Le déploiement et l’amélioration des infrastructures pour pallier les lacunes générées par la fracture numérique : L’enjeu est de devoir pallier les lacunes structurelles, à savoir l’équipement et l’accès à l’internet, car « l’accès universel à l'école numérique est un droit », estime le professeur-chercheur. Il encourage de ce fait la mise en place d’un programme national de mise à niveau des infrastructures éducatives couvrant l’ensemble du système éducatif, de la salle de la classe au bureau de l'élève. Et d’ajouter, toujours s’agissant d’infrastructures : « il faut aussi regarder la qualité de la connexion physique et numérique de bout en bout dans la chaîne de valeur de l'apprentissage », qui ne peut se faire sans un accès suffisant au matériel informatique et à internet.

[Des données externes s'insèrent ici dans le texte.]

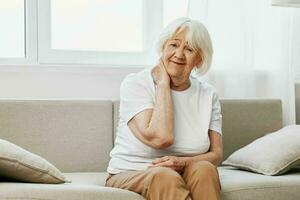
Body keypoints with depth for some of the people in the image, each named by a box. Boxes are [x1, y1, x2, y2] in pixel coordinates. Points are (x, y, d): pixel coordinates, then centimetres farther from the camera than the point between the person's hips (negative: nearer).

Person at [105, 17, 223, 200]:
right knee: (165, 176, -36)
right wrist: (163, 82, -14)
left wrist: (184, 163, -22)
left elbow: (216, 154, -1)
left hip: (188, 178, 4)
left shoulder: (208, 95, 4)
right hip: (129, 176, -3)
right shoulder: (135, 84, -8)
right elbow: (160, 138, -22)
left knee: (203, 168, -30)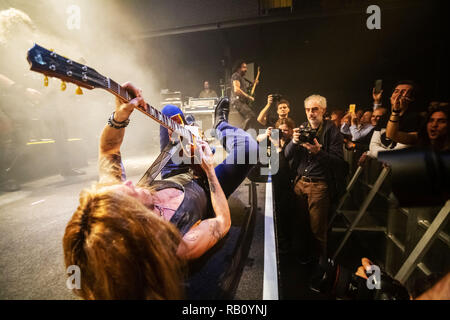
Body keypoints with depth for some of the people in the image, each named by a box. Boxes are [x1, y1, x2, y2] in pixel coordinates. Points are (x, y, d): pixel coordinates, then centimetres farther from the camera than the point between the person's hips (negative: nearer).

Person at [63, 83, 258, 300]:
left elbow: (108, 150, -18)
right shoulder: (182, 247, -45)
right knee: (248, 148, -18)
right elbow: (223, 222, -25)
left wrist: (120, 114, -38)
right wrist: (210, 170, -23)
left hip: (172, 177, 4)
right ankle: (221, 127, 19)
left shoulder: (107, 201, -33)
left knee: (170, 110, 5)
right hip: (203, 191, -3)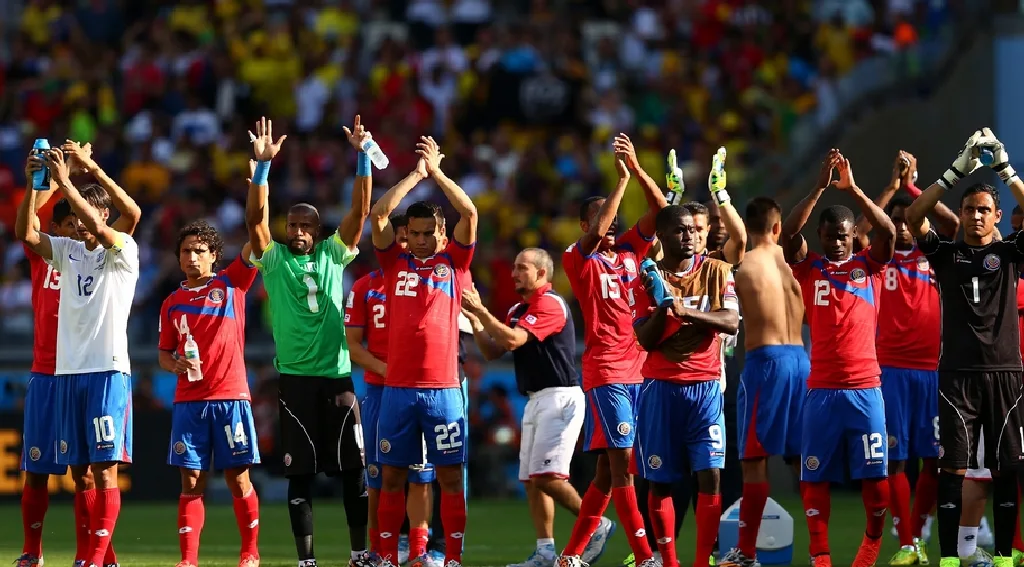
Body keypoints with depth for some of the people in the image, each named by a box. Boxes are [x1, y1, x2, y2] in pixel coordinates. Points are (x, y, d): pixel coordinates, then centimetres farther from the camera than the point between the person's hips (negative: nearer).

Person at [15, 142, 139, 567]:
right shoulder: (43, 257, 6)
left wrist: (91, 169, -15)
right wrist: (36, 184, -26)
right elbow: (22, 230, -13)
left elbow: (131, 214, -8)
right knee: (36, 469, 3)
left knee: (83, 469, -3)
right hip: (46, 375, 1)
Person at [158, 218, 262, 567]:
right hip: (188, 400, 2)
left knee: (238, 478, 0)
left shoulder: (231, 284, 4)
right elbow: (164, 354, 17)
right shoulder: (172, 303, 12)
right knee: (191, 481, 0)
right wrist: (176, 365, -5)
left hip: (230, 396, -2)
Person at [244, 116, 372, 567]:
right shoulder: (274, 259, 4)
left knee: (352, 466, 3)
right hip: (295, 376, -1)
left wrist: (362, 156, -11)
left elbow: (360, 211, 0)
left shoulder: (333, 255, 8)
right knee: (301, 470, 0)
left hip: (337, 373, 1)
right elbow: (255, 219, -10)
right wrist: (263, 165, -21)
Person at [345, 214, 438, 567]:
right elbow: (353, 344, 4)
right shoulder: (365, 288, 6)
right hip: (379, 390, 1)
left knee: (419, 474, -4)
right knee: (378, 475, 4)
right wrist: (383, 368, -13)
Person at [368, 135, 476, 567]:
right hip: (397, 387, 1)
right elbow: (378, 213, 0)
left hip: (443, 388, -1)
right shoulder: (395, 263, 10)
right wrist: (417, 174, 4)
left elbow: (469, 213, -3)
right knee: (392, 476, 3)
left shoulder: (454, 263, 7)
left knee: (450, 475, -1)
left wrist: (436, 171, 4)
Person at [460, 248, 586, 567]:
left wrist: (481, 311, -18)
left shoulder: (549, 304, -13)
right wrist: (474, 320, 3)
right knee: (531, 480, 5)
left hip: (560, 397, -10)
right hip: (536, 400, 10)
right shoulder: (518, 310, 16)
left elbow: (512, 340, -22)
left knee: (547, 476, -17)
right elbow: (492, 351, 15)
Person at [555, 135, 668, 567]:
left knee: (609, 468, 8)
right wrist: (621, 178, -17)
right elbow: (597, 232, -22)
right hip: (605, 372, -6)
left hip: (638, 368, 6)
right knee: (620, 462, -12)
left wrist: (638, 168, -6)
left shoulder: (630, 250, 14)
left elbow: (659, 209, 6)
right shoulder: (578, 259, -2)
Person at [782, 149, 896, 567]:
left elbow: (888, 232, -10)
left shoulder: (870, 266, 7)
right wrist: (819, 189, -17)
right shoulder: (809, 269, 7)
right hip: (822, 389, 0)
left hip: (865, 388, 0)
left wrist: (853, 190, -18)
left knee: (875, 477, -2)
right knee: (816, 476, -1)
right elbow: (788, 233, -10)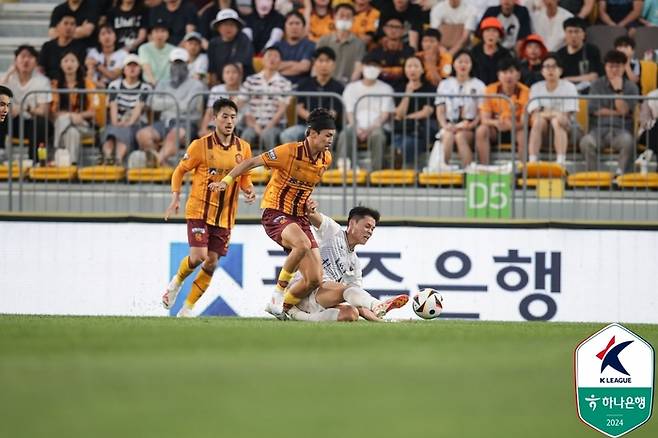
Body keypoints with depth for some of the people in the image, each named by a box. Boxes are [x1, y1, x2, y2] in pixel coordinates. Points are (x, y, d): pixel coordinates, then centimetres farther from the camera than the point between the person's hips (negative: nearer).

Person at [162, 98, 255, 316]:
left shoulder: (243, 148, 2)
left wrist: (249, 190, -6)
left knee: (211, 263, 1)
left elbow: (245, 177, 15)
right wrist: (175, 198, -7)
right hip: (199, 209, -4)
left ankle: (187, 309, 13)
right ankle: (177, 282, 16)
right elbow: (180, 171, 2)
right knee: (198, 255, -17)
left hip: (225, 215, 4)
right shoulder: (200, 145, -9)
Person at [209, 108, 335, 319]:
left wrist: (308, 202, 11)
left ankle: (282, 309, 19)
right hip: (275, 213, -7)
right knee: (303, 244, -38)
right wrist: (226, 181, -14)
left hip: (300, 218, 7)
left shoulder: (326, 159, 4)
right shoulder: (289, 152, -16)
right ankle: (279, 290, -18)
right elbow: (252, 162, -9)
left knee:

Les écarts d’apprentissage engendrés par la fracture numérique ne devant pas être creusés davantage, Salah Baina plébiscite une éducation hybride combinant enseignement présentiel et virtuel. « L'éducation nationale devra être réinventée dans ce sens ! Il est très peu crédible de miser sur des modes purement digitaux portés par des Pure Player pour remplacer l'école ou l'université, comme il est tout aussi peu crédible de miser sur un retour à la normale faisant fi de ce que nous avons vécu pendant ces 18 mois de transformation accélérée, grâce au Covid », estime-t-il.
La requalification et la formation à la culture et aux outils numériques : « Si l'éducation nationale veut être à la hauteur des défis qui nous attendent, un réel accompagnement doit être fait pour permettre à tout le monde de prendre le train du changement. Au-delà de l'équipement, le plus important dans cette révolution digitale est le facteur humain. »
Il rappelle qu’au début de la crise sanitaire, des enseignants se filmaient avec leurs téléphones portables et transmettaient leur contenu via Whatsapp à leurs élèves qui n’étaient pas familiarisés avec ces nouvelles méthodes éducatives. Notre interlocuteur déplore le manque de culture digitale à tous les niveaux, « des lacunes auxquelles nous avons dû faire face en mode ad-hoc », et recommande la formation des formateurs aux outils digitaux et l’amélioration des compétences numériques des étudiants par l’introduction, à titre d’exemple, de programmes autour des nouvelles technologies et de leurs usages.
La transformation du système éducatif pour délivrer une meilleure éducation : « Aujourd'hui, nous devons prendre conscience que les défis du monde moderne dans lesquels nous vivons ont changé, et qu'ils ne seront pas les mêmes dans une décennie. Il faut que l'éducation nationale se transforme pour accompagner un monde en mutation continue ». La mise en place et l’accélération de l’écosystème EdTech deviennent de ce fait une nécessité, en construisant un système de formation réinventé qui produise et mette en œuvre des concepts éducatifs innovants et à forte valeur ajoutée, adaptés aux exigences éducatives locales.